Excerpted records:

* * * * *

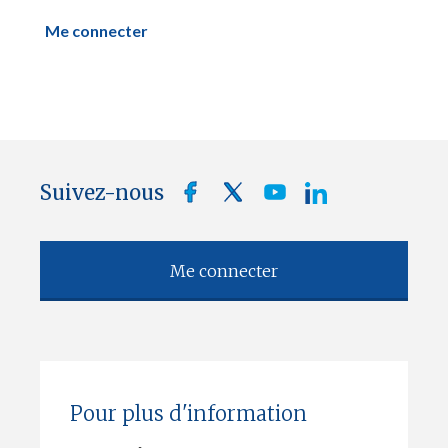
Me connecter
Suivez-nous
Me connecter
Pour plus d'information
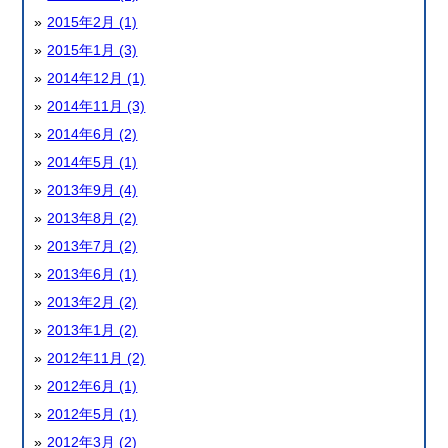
2015年2月 (1)
2015年1月 (3)
2014年12月 (1)
2014年11月 (3)
2014年6月 (2)
2014年5月 (1)
2013年9月 (4)
2013年8月 (2)
2013年7月 (2)
2013年6月 (1)
2013年2月 (2)
2013年1月 (2)
2012年11月 (2)
2012年6月 (1)
2012年5月 (1)
2012年3月 (2)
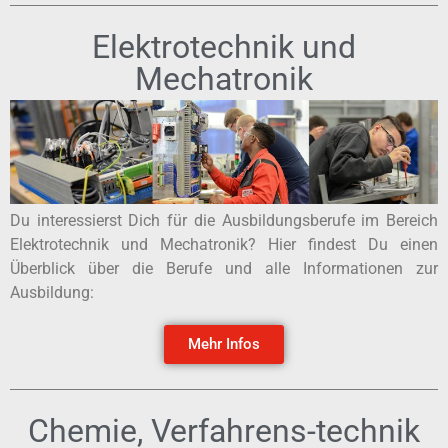
Elektrotechnik und
Mechatronik
Du interessierst Dich für die Ausbildungsberufe im Bereich
Elektrotechnik und Mechatronik? Hier findest Du einen
Überblick über die Berufe und alle Informationen zur
Ausbildung:
Mehr Infos
Chemie, Verfahrens-technik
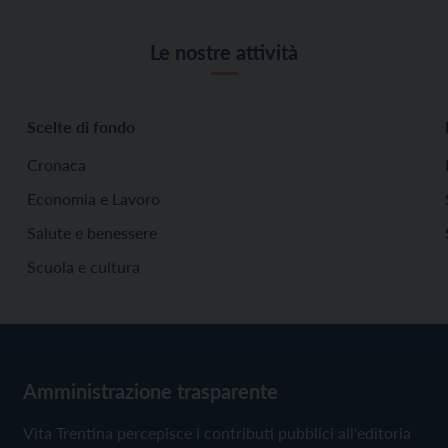
Le nostre attività
Scelte di fondo
Cronaca
Economia e Lavoro
Salute e benessere
Scuola e cultura
Amministrazione trasparente
Vita Trentina percepisce i contributi pubblici all'editoria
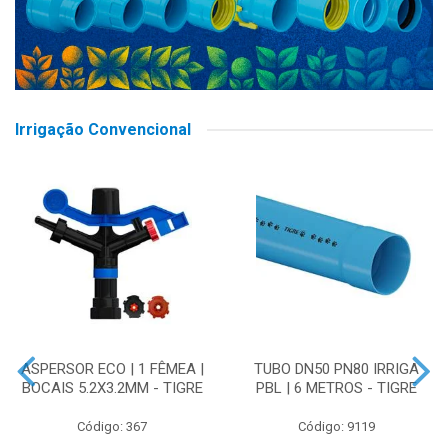
Irrigação Convencional
ASPERSOR ECO | 1 FÊMEA |
TUBO DN50 PN80 IRRIGA
BOCAIS 5.2X3.2MM - TIGRE
PBL | 6 METROS - TIGRE
Código: 367
Código: 9119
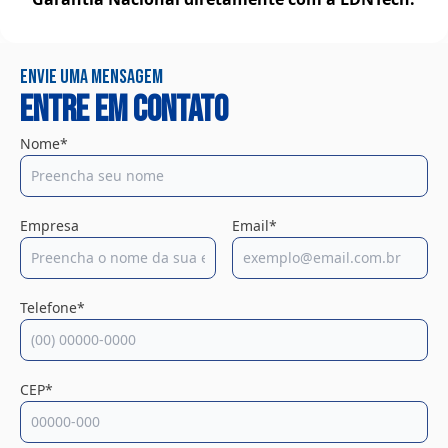
Envie uma mensagem
Entre em contato
Nome*
Empresa
Email*
Telefone*
CEP*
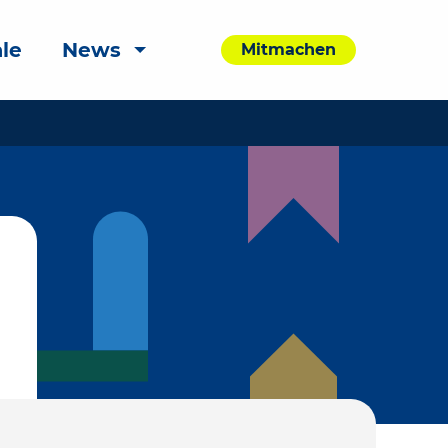
le
News
Mitmachen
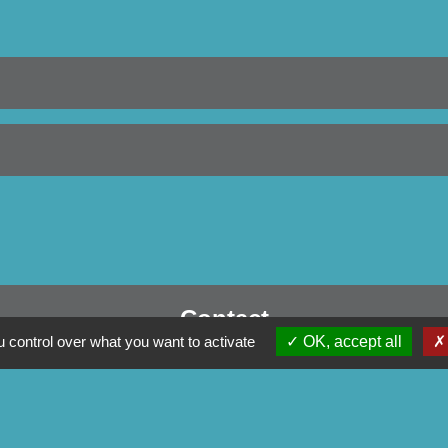
Contact
 control over what you want to activate
OK, accept all
Commune de Séglien
1 Rue Yves Le Calvé
56160 Séglien - FRANCE
+33 2 97 28 00 66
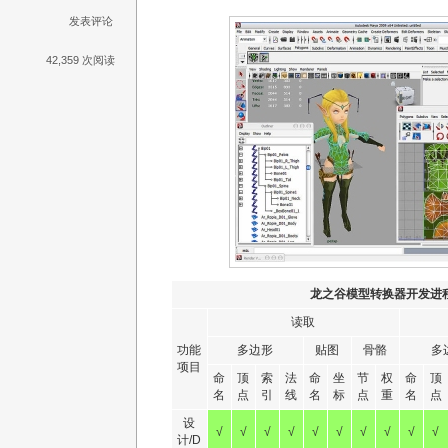
发表评论
42,359 次阅读
龙之谷模型转换器开发进
读取
功能
多边形
贴图
骨骼
多
项目
命
顶
索
法
命
坐
节
权
命
顶
名
点
引
线
名
标
点
重
名
点
设
√
√
√
√
√
√
√
√
√
√
计/D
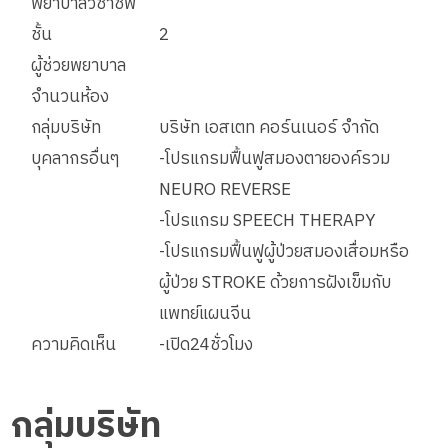
พยาบาลวิชาชีพ
ชั้น
2
ผู้ช่วยพยาบาล
จำนวนห้อง
กลุ่มบริษัท
บริษัท เอสเตท คอร์นเนอร์ จำกัด
บุคลากรอื่นๆ
-โปรแกรมฟื้นฟูสมองตายองค์รวม
NEURO REVERSE
-โปรแกรม SPEECH THERAPY
-โปรแกรมฟื้นฟูผู้ป่วยสมองเสื่อมหรือ
ผู้ป่วย STROKE ด้วยการฝังเข็มกับ
แพทย์แผนจีน
ความคิดเห็น
-เปิด24ชั่วโมง
กลุ่มบริษัท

* * * * *

What is being asked:
Whenever the word "Elektrotechnik" appears in a line of the listing, copy out that line.

Solution to this task:
Elektrotechnik und
Elektrotechnik und Mechatronik? Hier findest Du einen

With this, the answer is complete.